Filter the lines below and copy out each one that contains the string "text", unchanged.

━━━ DATA LINES

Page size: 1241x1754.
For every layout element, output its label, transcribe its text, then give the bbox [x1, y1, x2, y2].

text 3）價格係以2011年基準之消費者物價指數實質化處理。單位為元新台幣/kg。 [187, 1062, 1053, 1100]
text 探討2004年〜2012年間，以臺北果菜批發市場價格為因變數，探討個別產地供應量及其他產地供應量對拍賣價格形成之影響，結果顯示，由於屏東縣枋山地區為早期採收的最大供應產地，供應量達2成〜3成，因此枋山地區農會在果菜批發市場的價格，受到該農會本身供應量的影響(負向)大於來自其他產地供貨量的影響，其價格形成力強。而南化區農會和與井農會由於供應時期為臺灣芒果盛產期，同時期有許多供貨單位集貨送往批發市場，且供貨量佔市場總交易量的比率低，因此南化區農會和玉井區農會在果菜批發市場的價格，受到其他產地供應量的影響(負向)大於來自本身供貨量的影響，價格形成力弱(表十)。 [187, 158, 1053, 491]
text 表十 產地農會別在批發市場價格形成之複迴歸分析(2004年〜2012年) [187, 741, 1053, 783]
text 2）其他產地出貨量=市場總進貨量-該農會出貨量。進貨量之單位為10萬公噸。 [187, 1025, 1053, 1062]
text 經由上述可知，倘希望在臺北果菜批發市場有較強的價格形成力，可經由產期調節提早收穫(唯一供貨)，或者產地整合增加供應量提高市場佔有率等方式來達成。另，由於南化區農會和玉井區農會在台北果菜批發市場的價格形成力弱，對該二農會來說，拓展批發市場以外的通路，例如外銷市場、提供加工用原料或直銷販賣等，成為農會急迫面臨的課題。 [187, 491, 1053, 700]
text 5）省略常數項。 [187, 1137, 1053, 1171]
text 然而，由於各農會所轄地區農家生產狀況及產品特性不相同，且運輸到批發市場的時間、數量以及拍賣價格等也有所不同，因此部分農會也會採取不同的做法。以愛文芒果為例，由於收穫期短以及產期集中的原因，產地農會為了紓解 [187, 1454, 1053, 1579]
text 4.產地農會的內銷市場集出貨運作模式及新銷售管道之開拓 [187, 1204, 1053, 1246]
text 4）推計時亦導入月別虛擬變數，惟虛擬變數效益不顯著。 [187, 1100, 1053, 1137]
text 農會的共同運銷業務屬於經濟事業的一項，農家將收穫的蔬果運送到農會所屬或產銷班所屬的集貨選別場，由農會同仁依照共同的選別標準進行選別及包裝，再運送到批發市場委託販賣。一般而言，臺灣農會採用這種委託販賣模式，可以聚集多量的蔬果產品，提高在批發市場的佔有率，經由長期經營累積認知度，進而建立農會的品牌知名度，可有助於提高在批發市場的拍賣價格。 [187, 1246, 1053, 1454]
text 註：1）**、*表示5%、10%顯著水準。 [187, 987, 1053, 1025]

━━━━━━

# [TASK RESPONSE]
For every layout element, output its label, transcribe its text, then give the bbox [x1, y1, x2, y2].
text 3）價格係以2011年基準之消費者物價指數實質化處理。單位為元新台幣/kg。 [187, 1062, 1053, 1100]
text 探討2004年〜2012年間，以臺北果菜批發市場價格為因變數，探討個別產地供應量及其他產地供應量對拍賣價格形成之影響，結果顯示，由於屏東縣枋山地區為早期採收的最大供應產地，供應量達2成〜3成，因此枋山地區農會在果菜批發市場的價格，受到該農會本身供應量的影響(負向)大於來自其他產地供貨量的影響，其價格形成力強。而南化區農會和與井農會由於供應時期為臺灣芒果盛產期，同時期有許多供貨單位集貨送往批發市場，且供貨量佔市場總交易量的比率低，因此南化區農會和玉井區農會在果菜批發市場的價格，受到其他產地供應量的影響(負向)大於來自本身供貨量的影響，價格形成力弱(表十)。 [187, 158, 1053, 491]
text 表十 產地農會別在批發市場價格形成之複迴歸分析(2004年〜2012年) [187, 741, 1053, 783]
text 2）其他產地出貨量=市場總進貨量-該農會出貨量。進貨量之單位為10萬公噸。 [187, 1025, 1053, 1062]
text 經由上述可知，倘希望在臺北果菜批發市場有較強的價格形成力，可經由產期調節提早收穫(唯一供貨)，或者產地整合增加供應量提高市場佔有率等方式來達成。另，由於南化區農會和玉井區農會在台北果菜批發市場的價格形成力弱，對該二農會來說，拓展批發市場以外的通路，例如外銷市場、提供加工用原料或直銷販賣等，成為農會急迫面臨的課題。 [187, 491, 1053, 700]
text 5）省略常數項。 [187, 1137, 1053, 1171]
text 然而，由於各農會所轄地區農家生產狀況及產品特性不相同，且運輸到批發市場的時間、數量以及拍賣價格等也有所不同，因此部分農會也會採取不同的做法。以愛文芒果為例，由於收穫期短以及產期集中的原因，產地農會為了紓解 [187, 1454, 1053, 1579]
text 4.產地農會的內銷市場集出貨運作模式及新銷售管道之開拓 [187, 1204, 1053, 1246]
text 4）推計時亦導入月別虛擬變數，惟虛擬變數效益不顯著。 [187, 1100, 1053, 1137]
text 農會的共同運銷業務屬於經濟事業的一項，農家將收穫的蔬果運送到農會所屬或產銷班所屬的集貨選別場，由農會同仁依照共同的選別標準進行選別及包裝，再運送到批發市場委託販賣。一般而言，臺灣農會採用這種委託販賣模式，可以聚集多量的蔬果產品，提高在批發市場的佔有率，經由長期經營累積認知度，進而建立農會的品牌知名度，可有助於提高在批發市場的拍賣價格。 [187, 1246, 1053, 1454]
text 註：1）**、*表示5%、10%顯著水準。 [187, 987, 1053, 1025]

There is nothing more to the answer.